--- Supplied records ---
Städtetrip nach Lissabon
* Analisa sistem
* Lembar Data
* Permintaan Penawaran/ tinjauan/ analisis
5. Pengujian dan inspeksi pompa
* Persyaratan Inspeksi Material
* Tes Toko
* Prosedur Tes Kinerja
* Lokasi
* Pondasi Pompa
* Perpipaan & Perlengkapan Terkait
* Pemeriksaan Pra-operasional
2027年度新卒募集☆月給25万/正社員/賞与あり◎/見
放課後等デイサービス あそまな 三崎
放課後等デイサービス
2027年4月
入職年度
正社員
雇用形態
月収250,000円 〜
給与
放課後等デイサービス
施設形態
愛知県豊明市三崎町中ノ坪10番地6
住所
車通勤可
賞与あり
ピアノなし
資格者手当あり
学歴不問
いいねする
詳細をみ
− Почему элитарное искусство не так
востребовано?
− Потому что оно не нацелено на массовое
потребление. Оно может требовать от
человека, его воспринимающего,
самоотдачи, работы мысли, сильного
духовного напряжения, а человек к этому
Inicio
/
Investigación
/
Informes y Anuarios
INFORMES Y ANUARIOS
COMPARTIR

* * *

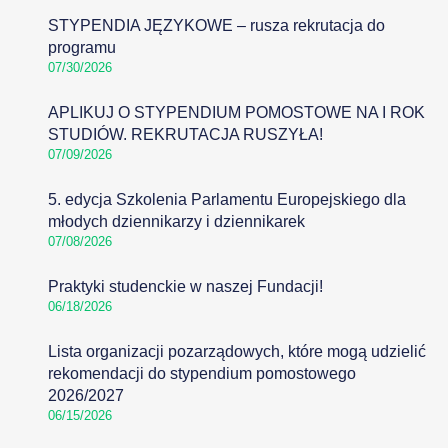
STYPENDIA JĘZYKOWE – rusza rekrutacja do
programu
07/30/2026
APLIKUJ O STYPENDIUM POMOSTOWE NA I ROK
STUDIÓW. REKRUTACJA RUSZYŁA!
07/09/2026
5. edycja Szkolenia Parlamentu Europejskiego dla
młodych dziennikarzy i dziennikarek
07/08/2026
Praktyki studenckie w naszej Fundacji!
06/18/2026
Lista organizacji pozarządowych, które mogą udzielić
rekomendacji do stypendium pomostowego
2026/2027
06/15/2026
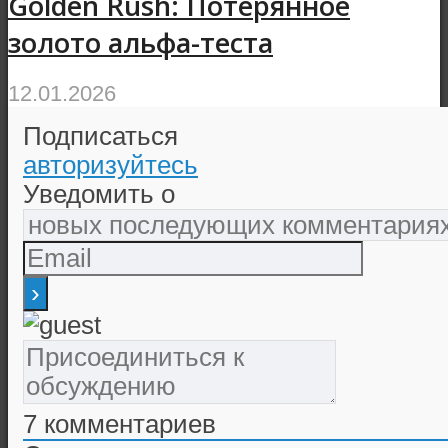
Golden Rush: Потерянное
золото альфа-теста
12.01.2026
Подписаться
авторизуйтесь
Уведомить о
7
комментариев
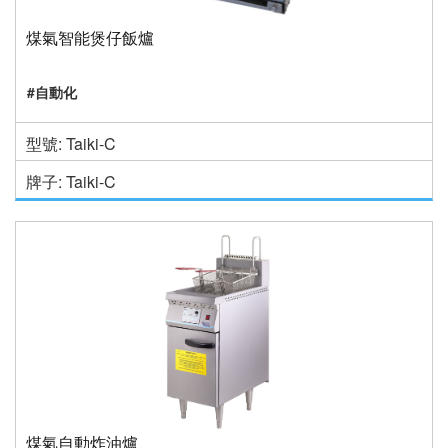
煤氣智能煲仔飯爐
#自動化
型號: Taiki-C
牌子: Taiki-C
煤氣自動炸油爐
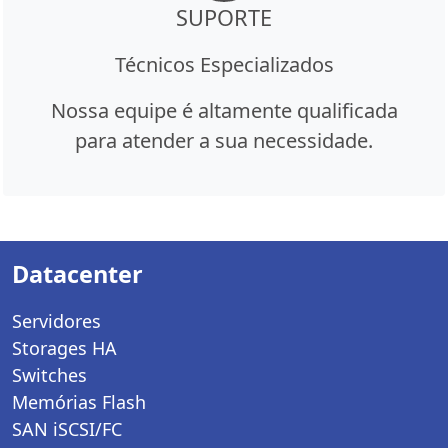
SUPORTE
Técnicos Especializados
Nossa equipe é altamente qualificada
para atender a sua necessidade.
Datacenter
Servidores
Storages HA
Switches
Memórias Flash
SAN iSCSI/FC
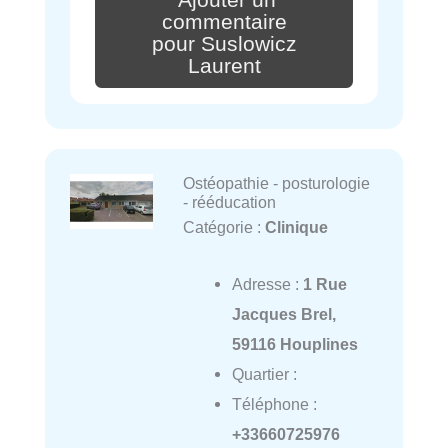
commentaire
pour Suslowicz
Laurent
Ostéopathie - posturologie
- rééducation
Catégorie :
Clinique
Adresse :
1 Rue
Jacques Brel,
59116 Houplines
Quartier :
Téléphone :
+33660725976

...

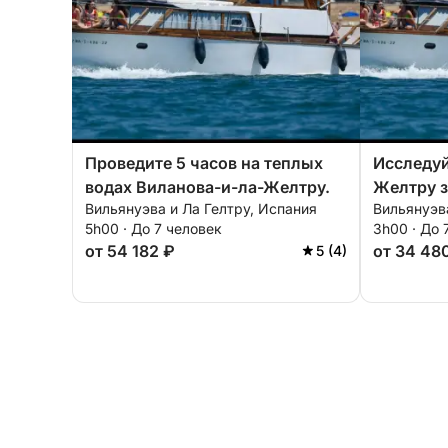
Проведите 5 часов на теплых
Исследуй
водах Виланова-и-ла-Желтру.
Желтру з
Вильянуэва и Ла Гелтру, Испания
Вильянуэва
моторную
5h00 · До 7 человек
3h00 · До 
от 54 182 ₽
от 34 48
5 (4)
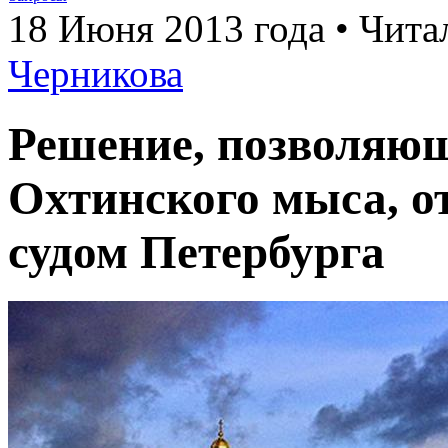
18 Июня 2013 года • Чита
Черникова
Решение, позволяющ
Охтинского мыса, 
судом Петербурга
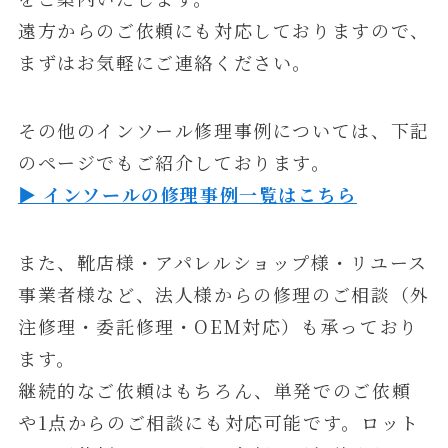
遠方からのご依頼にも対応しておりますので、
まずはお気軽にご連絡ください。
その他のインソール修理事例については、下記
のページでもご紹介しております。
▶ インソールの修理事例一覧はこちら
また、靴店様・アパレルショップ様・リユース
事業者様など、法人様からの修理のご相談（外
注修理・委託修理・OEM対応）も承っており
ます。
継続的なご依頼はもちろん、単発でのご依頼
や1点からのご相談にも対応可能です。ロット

--- Your goal ---
Go through the data, and copy each line in which the word "Вильянуэва" appears.

--- Result ---
Вильянуэва и Ла Гелтру, Испания
Вильянуэва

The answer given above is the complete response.